Common Causes & Fixes:

  1. Excessive Label Cardinality:

    • Diagnosis: Look for metrics with a very high number of unique label combinations. Query http://localhost:9090/api/v1/query?query=sum(label_values{job="prometheus"}) by (metric) and look for metrics with abnormally large label_values counts.
    • Fix: Reduce cardinality by dropping or relabeling metrics that generate too many unique labels. In prometheus.yml, use metric_relabel_configs to drop problematic labels or metrics. For example:
      metric_relabel_configs:
        - source_labels: [__name__]
          regex: 'promhttp_metric_handler_requests_total'
          action: drop
      
      This works because each unique label combination for a metric consumes memory and CPU for storage and processing. Reducing cardinality directly lessens this load.
    • Why it works: High cardinality means a vast number of distinct time series. Prometheus has to store, index, and query each one, leading to memory exhaustion and slow performance.
  2. Too Many Scrape Targets / Frequent Scrapes:

    • Diagnosis: Check prometheus_tsdb_head_series to see the number of active series. Monitor prometheus_rule_evaluation_duration_seconds and prometheus_scrape_duration_seconds. If these are consistently high, the scrape interval might be too short for the number of targets.
    • Fix: Increase the scrape interval in prometheus.yml for relevant jobs, e.g., change scrape_interval: 15s to scrape_interval: 30s. This gives Prometheus more time to process existing data before collecting new data.
    • Why it works: A shorter scrape interval means Prometheus needs to complete its scrape and rule evaluation cycles more frequently. If the workload is too large, these cycles start overlapping, leading to resource contention.
  3. Inefficient Recording Rules:

    • Diagnosis: Analyze the prometheus_rule_evaluation_duration_seconds metric. Long-running rules indicate performance issues.
    • Fix: Optimize recording rules. Rewrite complex queries to be more efficient, or reduce their frequency of evaluation if possible. For example, avoid sum() over high-cardinality metrics if a more targeted query can achieve the same result.
    • Why it works: Recording rules are evaluated periodically.
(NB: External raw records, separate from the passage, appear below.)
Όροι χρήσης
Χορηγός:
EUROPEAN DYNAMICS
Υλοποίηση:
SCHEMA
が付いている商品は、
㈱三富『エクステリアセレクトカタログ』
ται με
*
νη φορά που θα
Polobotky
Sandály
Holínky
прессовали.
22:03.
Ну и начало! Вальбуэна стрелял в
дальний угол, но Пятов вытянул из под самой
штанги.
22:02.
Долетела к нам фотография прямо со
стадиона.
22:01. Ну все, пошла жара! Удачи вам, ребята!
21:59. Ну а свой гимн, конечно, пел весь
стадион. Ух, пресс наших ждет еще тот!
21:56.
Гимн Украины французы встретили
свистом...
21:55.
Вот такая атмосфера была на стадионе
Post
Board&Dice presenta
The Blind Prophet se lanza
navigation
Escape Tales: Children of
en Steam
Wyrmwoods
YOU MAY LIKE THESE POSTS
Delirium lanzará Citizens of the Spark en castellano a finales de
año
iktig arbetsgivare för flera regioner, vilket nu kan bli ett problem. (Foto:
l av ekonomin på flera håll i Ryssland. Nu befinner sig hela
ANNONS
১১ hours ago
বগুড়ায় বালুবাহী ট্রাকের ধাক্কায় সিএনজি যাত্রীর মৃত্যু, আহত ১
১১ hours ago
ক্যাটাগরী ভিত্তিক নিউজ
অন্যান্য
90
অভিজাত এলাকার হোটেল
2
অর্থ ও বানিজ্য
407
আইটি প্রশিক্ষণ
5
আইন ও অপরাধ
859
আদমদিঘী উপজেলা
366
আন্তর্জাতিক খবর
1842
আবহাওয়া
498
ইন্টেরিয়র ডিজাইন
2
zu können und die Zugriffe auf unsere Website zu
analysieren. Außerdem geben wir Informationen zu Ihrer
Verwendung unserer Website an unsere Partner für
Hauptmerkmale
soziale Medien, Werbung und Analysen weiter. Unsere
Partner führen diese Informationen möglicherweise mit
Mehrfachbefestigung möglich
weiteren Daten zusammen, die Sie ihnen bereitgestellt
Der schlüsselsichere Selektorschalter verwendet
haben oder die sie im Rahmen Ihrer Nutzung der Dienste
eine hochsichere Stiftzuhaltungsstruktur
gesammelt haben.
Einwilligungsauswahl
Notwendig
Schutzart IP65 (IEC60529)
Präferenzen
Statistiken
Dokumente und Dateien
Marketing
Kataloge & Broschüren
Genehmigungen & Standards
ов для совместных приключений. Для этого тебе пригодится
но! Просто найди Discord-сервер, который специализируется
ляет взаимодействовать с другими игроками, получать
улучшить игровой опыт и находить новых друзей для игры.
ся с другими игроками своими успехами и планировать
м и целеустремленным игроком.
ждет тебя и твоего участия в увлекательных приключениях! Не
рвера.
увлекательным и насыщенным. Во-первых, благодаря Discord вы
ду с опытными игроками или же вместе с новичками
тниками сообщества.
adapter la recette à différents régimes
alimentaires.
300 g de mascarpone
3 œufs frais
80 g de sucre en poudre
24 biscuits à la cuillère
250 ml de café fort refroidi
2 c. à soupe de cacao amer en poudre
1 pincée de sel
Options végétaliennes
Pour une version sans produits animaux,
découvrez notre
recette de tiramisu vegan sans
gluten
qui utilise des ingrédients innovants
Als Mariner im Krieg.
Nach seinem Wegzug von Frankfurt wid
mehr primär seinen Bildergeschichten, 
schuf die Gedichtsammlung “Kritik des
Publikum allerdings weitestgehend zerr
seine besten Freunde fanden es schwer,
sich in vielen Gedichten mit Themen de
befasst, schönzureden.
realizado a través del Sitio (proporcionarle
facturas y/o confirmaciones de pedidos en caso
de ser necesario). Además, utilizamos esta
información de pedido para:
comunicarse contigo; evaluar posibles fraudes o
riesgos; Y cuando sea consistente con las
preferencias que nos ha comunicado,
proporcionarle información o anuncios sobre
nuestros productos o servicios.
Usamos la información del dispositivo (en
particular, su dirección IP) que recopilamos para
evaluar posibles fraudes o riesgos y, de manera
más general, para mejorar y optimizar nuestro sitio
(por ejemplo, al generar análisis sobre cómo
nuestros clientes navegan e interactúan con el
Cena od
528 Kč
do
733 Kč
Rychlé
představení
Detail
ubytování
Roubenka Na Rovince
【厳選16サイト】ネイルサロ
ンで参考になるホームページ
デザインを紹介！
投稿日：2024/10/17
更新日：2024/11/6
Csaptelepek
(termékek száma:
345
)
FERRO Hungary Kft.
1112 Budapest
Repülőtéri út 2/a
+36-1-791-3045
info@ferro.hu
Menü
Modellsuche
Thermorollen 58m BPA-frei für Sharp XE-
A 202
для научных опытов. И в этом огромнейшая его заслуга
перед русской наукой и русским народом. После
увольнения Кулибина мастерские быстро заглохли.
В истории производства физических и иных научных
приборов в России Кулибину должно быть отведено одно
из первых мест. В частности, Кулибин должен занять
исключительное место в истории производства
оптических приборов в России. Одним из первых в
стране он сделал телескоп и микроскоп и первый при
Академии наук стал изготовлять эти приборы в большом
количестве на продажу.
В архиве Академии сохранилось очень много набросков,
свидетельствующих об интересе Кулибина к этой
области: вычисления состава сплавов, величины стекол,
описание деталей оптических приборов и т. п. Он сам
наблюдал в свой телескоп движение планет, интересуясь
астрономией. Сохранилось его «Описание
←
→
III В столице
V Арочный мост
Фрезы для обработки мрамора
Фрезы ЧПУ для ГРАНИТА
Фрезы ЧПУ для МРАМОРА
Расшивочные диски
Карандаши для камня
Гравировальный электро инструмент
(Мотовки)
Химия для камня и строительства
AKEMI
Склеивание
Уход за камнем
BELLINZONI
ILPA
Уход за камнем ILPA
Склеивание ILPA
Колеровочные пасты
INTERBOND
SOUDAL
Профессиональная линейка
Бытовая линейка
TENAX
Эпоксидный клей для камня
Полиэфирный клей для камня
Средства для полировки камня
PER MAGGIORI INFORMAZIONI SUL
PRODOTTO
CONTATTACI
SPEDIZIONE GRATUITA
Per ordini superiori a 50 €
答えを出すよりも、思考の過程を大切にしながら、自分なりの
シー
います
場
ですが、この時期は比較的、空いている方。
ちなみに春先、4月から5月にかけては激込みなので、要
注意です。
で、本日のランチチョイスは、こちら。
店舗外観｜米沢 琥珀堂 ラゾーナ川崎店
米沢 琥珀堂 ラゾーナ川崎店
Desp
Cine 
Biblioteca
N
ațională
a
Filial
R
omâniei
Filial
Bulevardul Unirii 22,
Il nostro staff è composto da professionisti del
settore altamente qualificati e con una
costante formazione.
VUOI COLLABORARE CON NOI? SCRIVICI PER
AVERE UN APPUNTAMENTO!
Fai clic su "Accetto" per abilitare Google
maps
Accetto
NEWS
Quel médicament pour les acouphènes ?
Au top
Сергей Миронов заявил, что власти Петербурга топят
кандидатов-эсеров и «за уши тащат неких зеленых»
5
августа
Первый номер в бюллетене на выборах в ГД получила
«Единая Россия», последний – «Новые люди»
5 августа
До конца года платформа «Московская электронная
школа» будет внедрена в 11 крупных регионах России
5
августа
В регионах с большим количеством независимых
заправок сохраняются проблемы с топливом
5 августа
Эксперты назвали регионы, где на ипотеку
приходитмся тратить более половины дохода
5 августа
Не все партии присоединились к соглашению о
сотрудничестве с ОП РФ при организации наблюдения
If a rule query is computationally expensive, it will consume significant CPU and I/O resources during each evaluation cycle, impacting overall Prometheus performance.

The next error you’ll likely encounter after fixing these issues is target_unreachable for other services if Prometheus was too unhealthy to scrape them, or perhaps too many open files if the underlying OS limits were hit due to excessive series.